A significant problem for those struggling with drug addiction is the high propensity of users to relapse following long periods of abstinence from drug use. It has been found that environmental stimuli that have been previously associated with the rewarding effects of drugs can often contribute to relapse among addicts. Exposure to drug cues often evokes the memory of the effects of the drug and can induce drug-seeking behavior.

Drugs, Memory, and the Brain

Drug-associated memories go through a process of consolidation in which short-term unstable memories becomes long-term stable memories. When these drug-associated memories are triggered or reactivated at a later time, they go through reconsolidation, wherein the stable memories become unstable and temporarily susceptible to interference.

I have been examining pharmaceutical means to disrupt cue-elicited drug-seeking behavior as a potential therapeutic means to help reduce relapse rates among drug users.

Society for Neuroscience Annual Conference

For the 48th Annual Society for Neuroscience (SfN) conference, I, along with four Vanguard students, Megan Jeske, Alexis Osborne, Tiffany Tadros, and Taylor Underwood, travelled to San Diego to present some our data from last summer’s research through SURP (Summer Undergraduate Research Program).

In our study, we aimed to determine the specificity of a glutamate blocker in interfering with the reconsolidation of two methamphetamine-associated cues. We found that rats administered this blocker after exposer to one methamphetamine-paired compartment disrupted drug-seeking behavior for that particular compartment, but did not disrupt drug seeking behavior for the second methamphetamine paired compartment.

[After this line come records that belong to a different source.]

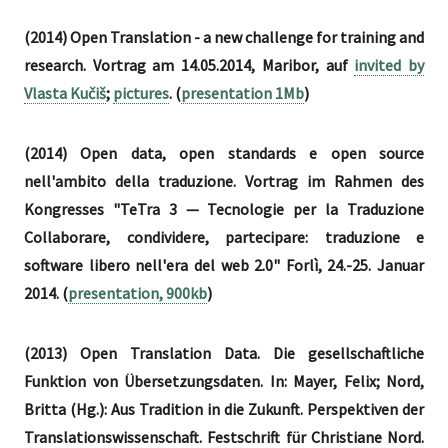
(2014) Open Translation - a new challenge for training and
research. Vortrag am 14.05.2014, Maribor, auf
invited by
Vlasta Kučiš
;
pictures
. (
presentation 1Mb
)
(2014) Open data, open standards e open source
nell'ambito della traduzione. Vortrag im Rahmen des
Kongresses "TeTra 3 — Tecnologie per la Traduzione
Collaborare, condividere, partecipare: traduzione e
software libero nell'era del web 2.0" Forlì, 24.-25. Januar
2014. (
presentation, 900kb
)
(2013) Open Translation Data. Die gesellschaftliche
Funktion von Übersetzungsdaten. In: Mayer, Felix; Nord,
Britta (Hg.): Aus Tradition in die Zukunft. Perspektiven der
Translationswissenschaft. Festschrift für Christiane Nord.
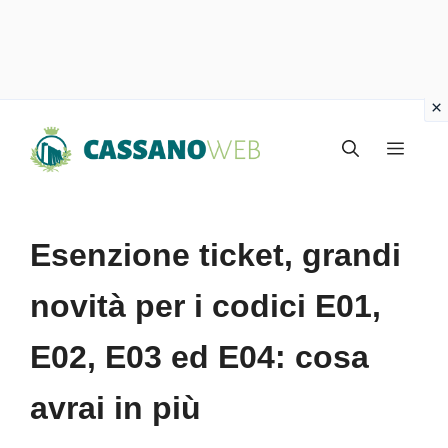
Vai
Menu
al
contenuto
Esenzione ticket, grandi
novità per i codici E01,
E02, E03 ed E04: cosa
avrai in più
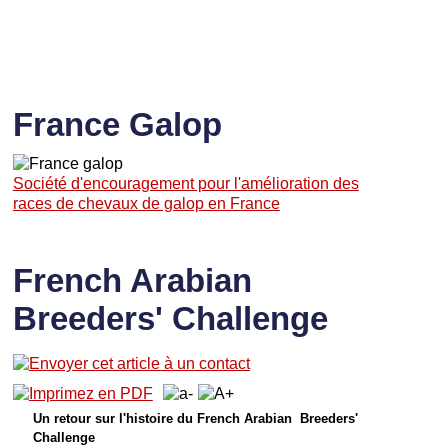
France Galop
Société d'encouragement pour l'amélioration des
races de chevaux de galop en France
French Arabian
Breeders' Challenge
Un retour sur l'histoire du French Arabian Breeders'
Challenge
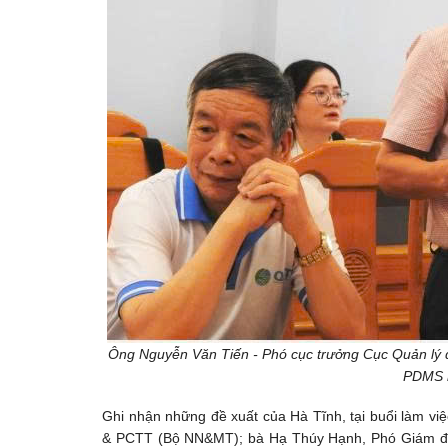
Ông Nguyễn Văn Tiến - Phó cục trưởng Cục Quản lý
PDMS r
Ghi nhận những đề xuất của Hà Tĩnh, tại buổi làm vi
& PCTT (Bộ NN&MT); bà Hạ Thúy Hạnh, Phó Giám đốc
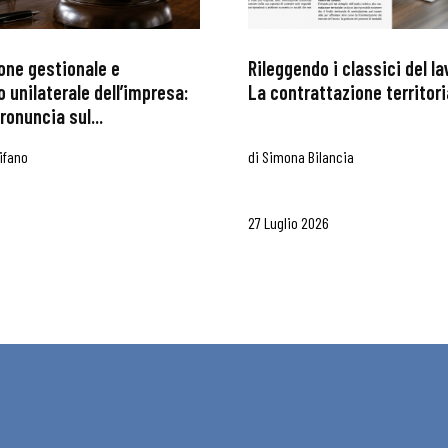
one gestionale e
Rileggendo i classici del l
i
 unilaterale dell’impresa:
La contrattazione territoria
ronuncia sul...
ifano
di
Simona Bilancia
27 Luglio 2026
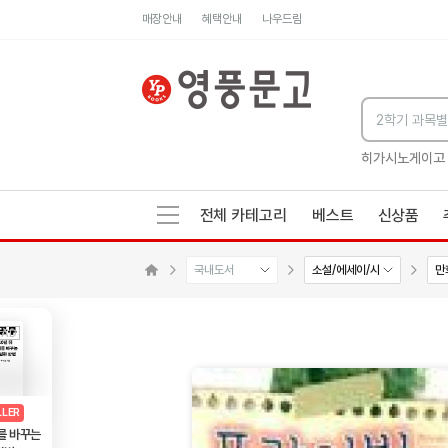
매장안내
혜택안내
나우드림
세네카의 처방전
독하게 돈 공부
성해나 기담집
히가시노게이고
전체 카테고리
베스트
신상품
국내도서
소설/에세이/시
만
메인으로 이동
AD
광고
LLER
를 바꾸는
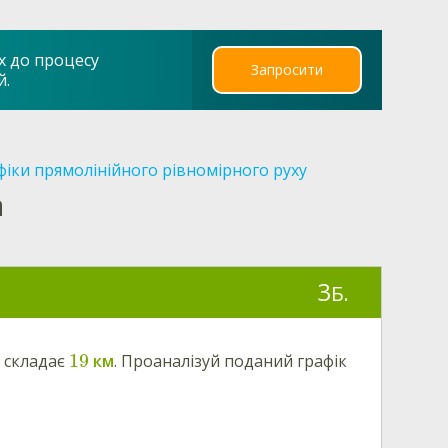
х до процесу
Запросити
й.
фіки прямолінійного рівномірного руху
а
3
Б.
19
у складає
км
. Проаналізуй поданий графік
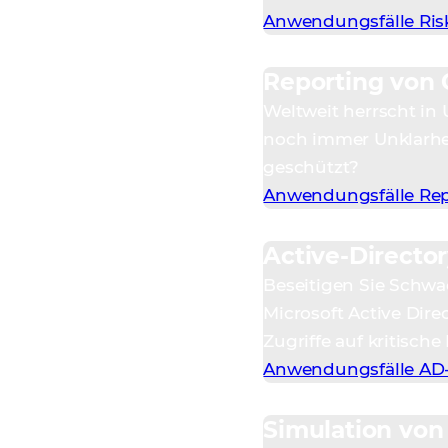
Anwendungsfälle Ris
Reporting von 
Weltweit herrscht in
noch immer Unklarhei
geschützt?
Anwendungsfälle Rep
Active-Director
Beseitigen Sie Schw
Microsoft Active Dire
Zugriffe auf kritisch
Anwendungsfälle AD-
Simulation von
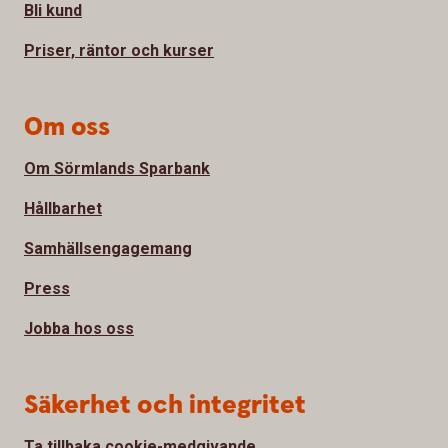
Bli kund
Priser, räntor och kurser
Om oss
Om Sörmlands Sparbank
Hållbarhet
Samhällsengagemang
Press
Jobba hos oss
Säkerhet och integritet
Ta tillbaka cookie-medgivande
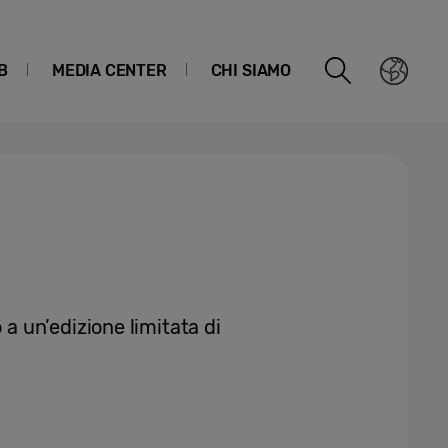
B
MEDIA CENTER
CHI SIAMO
 un’edizione limitata di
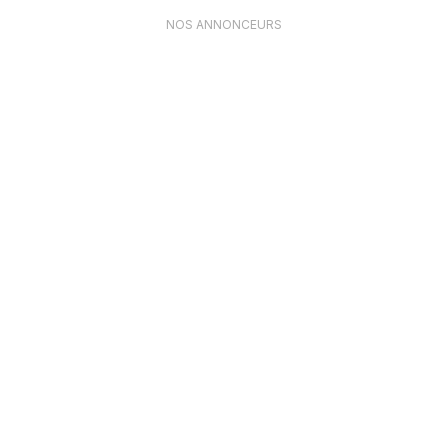
NOS ANNONCEURS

We also sought to determine whether the presence of an olfactory cue of a multi-modal drug-associated memory is sufficient to reactive the memory and make it susceptible to interference of reconsolidation, which we in fact did find. Overall, our findings suggest that similar drug associated memories go through reconsolidation independently, and that reactivation of one modality of a drug-associated memory is sufficient to make the memory susceptible to reconsolidation interference, and thus reducing drug seeking behavior.

Opposite Sides of the Same Coin

The area of reconsolidation is of high interest in the field of neurobiology as “erasing” memories has many important implications. However, at one of the posters I visited, a research group was looking at addressing this problem from another angle.

The group was looking on how to enhance memories of those cues that indicate drug omission and thus reducing drug-seeking behavior. Also, another group was studying how fMRI scans can accurately predict which drug users will relapse after rehabilitation.